Por Leonardo Sakamoto, no UOL
Se, por um lado, Donald Trump deu uma dor de cabeça a Lula com sua declaração de apoio a Jair Bolsonaro, por outra, também enviou um presente. O petista pode, agora, bater bumbo de que os gringos, indevidamente, metem uma mão peluda na cumbuca da nossa democracia ao interferir em assuntos domésticos brasileiros e atacar nossas instituições.
Como já havia adiantado aqui, uma ação de Trump em favor de Bolsonaro, réu por tentar um golpe de Estado, pode provocar o efeito oposto ao desejado. Ou seja, gerar uma identidade reativa e criar um caldo de insatisfação junto aos patriotas de verdade, que não gostam de outro país dizendo o que o Brasil deve ou não deve fazer.
Um exemplo disso aconteceu no Canadá, quando Trump começou a defender que ele se tornasse o 51º estado norte-americano. Os conservadores, que estavam liderando as pesquisas desabaram e o povo manteve os liberais no poder. Na América Latina, Trump conseguiu melhorar a popularidade da presidente Claudia Sheinbaum ao criticar o México. Sim, ele está se consolidando como um excelente anticabo eleitoral em democracias.
A família Bolsonaro confia que Trump vai pressionar o STF e o Estado brasileiro para evitar uma punição ao ex-presidente. Inclusive, o deputado federal Eduardo Bolsonaro (PL-SP) tirou uma licença do mandato para ficar nos Estados Unidos conspirando contra a democracia brasileira ao pedir um help às autoridades de lá para emparedar as daqui.
Em uma de suas articulações, o Comitê de Assuntos Judiciários da Câmara dos EUA aprovou um projeto de lei que prevê deportação e veto de entrada a qualquer estrangeiro que, na opinião do governo norte-americano, atue contra a liberdade de expressão. Na prática, a proposta foi criada para impor sanções a Alexandre de Moraes, que suspendeu plataformas digitais instaladas no Brasil que se negaram a cumprir a lei e a obedecer a Justiça em território nacional.
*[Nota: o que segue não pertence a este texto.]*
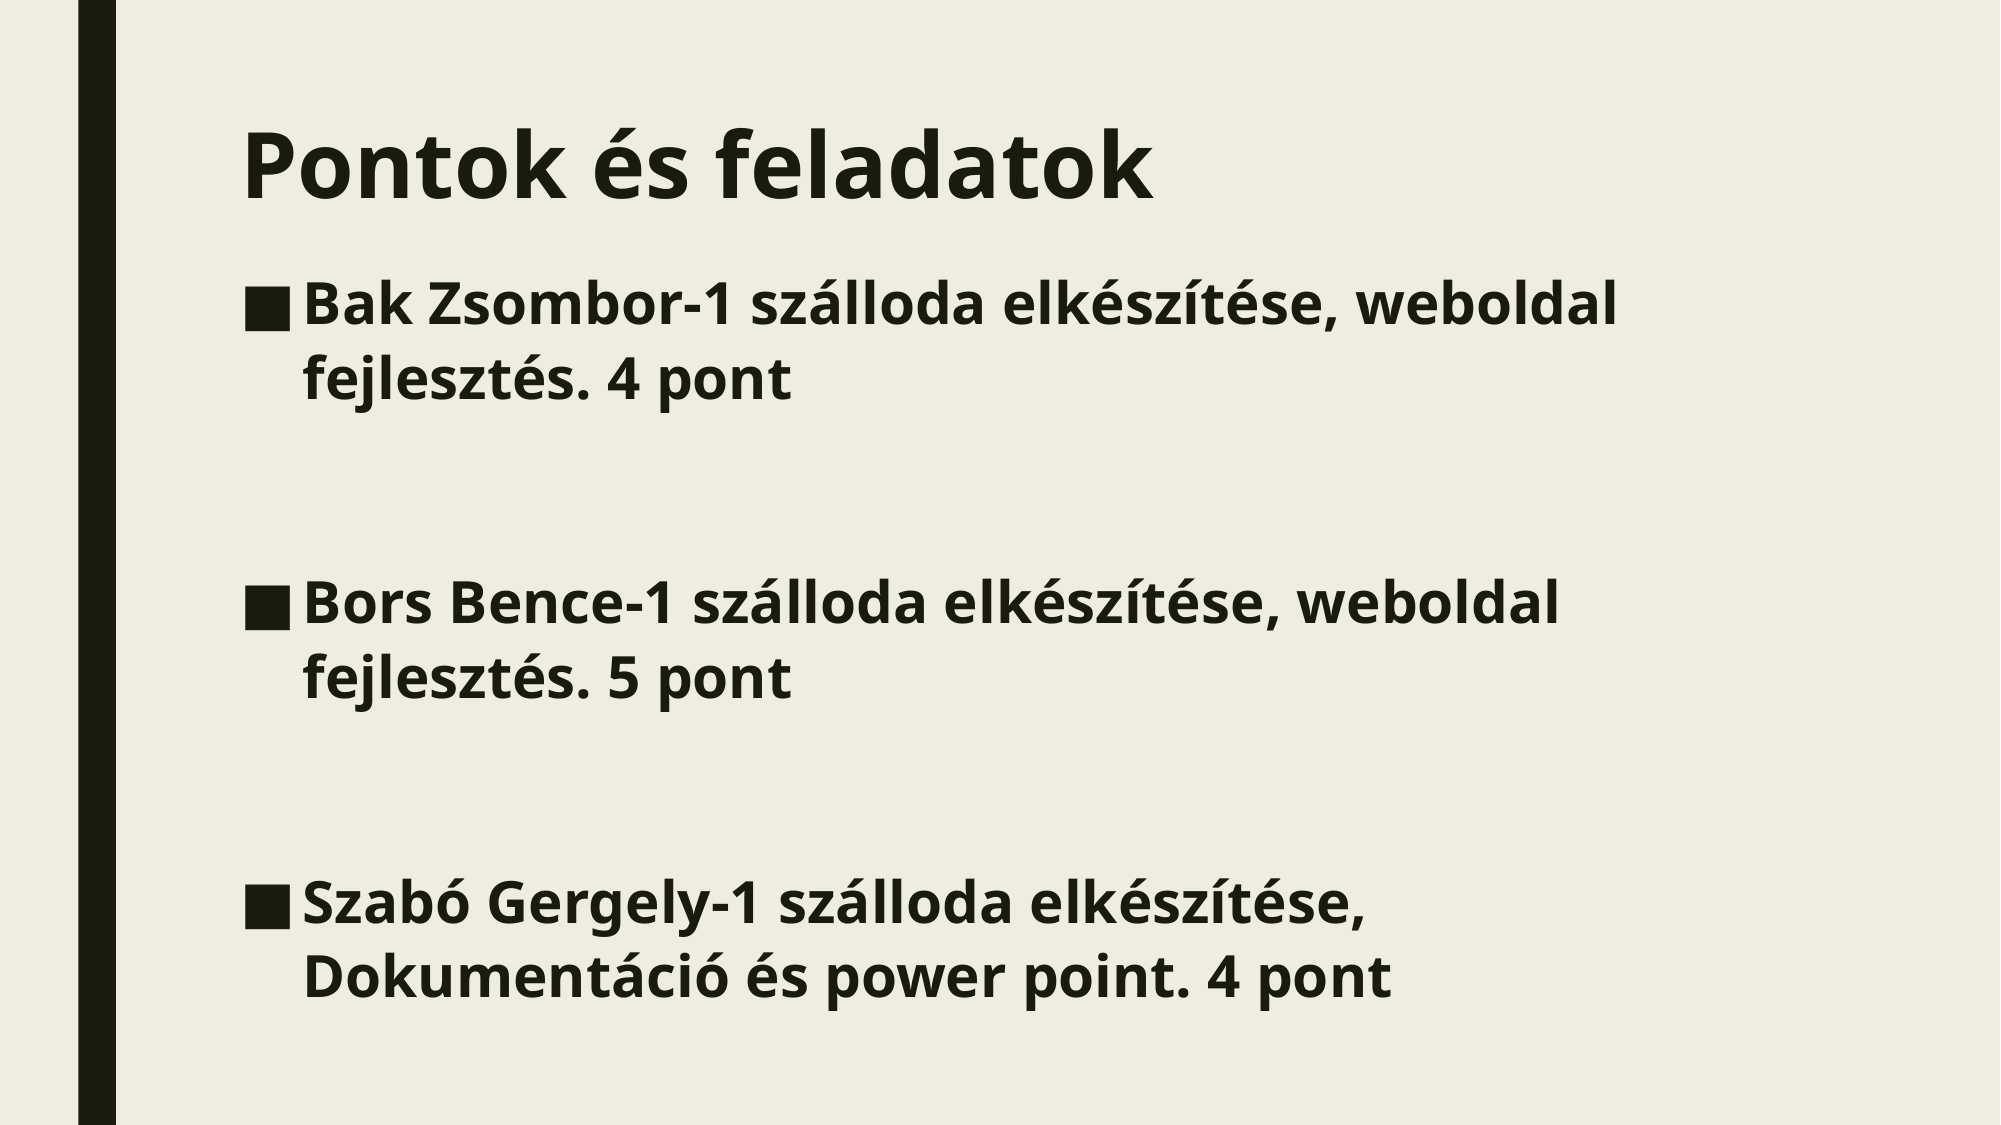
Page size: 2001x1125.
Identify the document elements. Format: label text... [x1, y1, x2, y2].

O projeto ainda precisa ser aprovado no plenário da Câmara e do Senado e tem um longo caminho pela frente, mas foi usado como ferramenta de discurso de bolsonaristas.
Por tudo isso, a declaração de Trump foi bola cantada por aqui. Com isso, o governo já estava preparado para reagir.
Lula, em suas redes sociais, logo após as postagens (grifos meus):
“A defesa da democracia no Brasil é um tema que compete aos brasileiros. Somos um país soberano. Não aceitamos interferência ou tutela de quem quer que seja. Possuímos instituições sólidas e independentes. Ninguém está acima da lei. Sobretudo, os que atentam contra a liberdade e o estado de direito”.
A ministra das Relações Institucional, Gleisi Hoffman, foi na mesma linha:
“Donald Trump está muito equivocado se pensa que pode interferir no processo judicial brasileiro. O tempo em que o Brasil foi subserviente aos EUA foi o tempo de Bolsonaro, que batia continência para sua bandeira e não defendia os interesses nacionais. Hoje ele responde pelos crimes que cometeu contra a democracia e o processo eleitoral no Brasil. Não se pode falar em perseguição quando um país soberano cumpre o devido processo legal no estado democrático de direito, que Bolsonaro e seus golpistas tentaram destruir. O presidente dos EUA deveria cuidar de seus próprios problemas, que não são poucos, e respeitar a soberania do Brasil e de nosso Judiciário”, postou.
O líder dos Estados Unidos divulgou críticas ao Brasil no momento em que os dois países discutem um acordo para evitar tarifas. Mas também no qual Trump nos pressiona contra a regulação das big techs e suas plataformas digitais. Jair, mais do que amado por Donald, está sendo usado por ele.
Mas ao se intrometer em questões brasileiras, Trump acaba fortalecendo a imagem de Lula como um presidente que não aceita pressões estrangeiras. E isso pode ser explorado na eleição do ano que vem — principalmente se o seu maior adversário tiver orgulhosamente usado um boné MAGA (Make America Great Again), como o governador de São Paulo, Tarcísio de Freitas.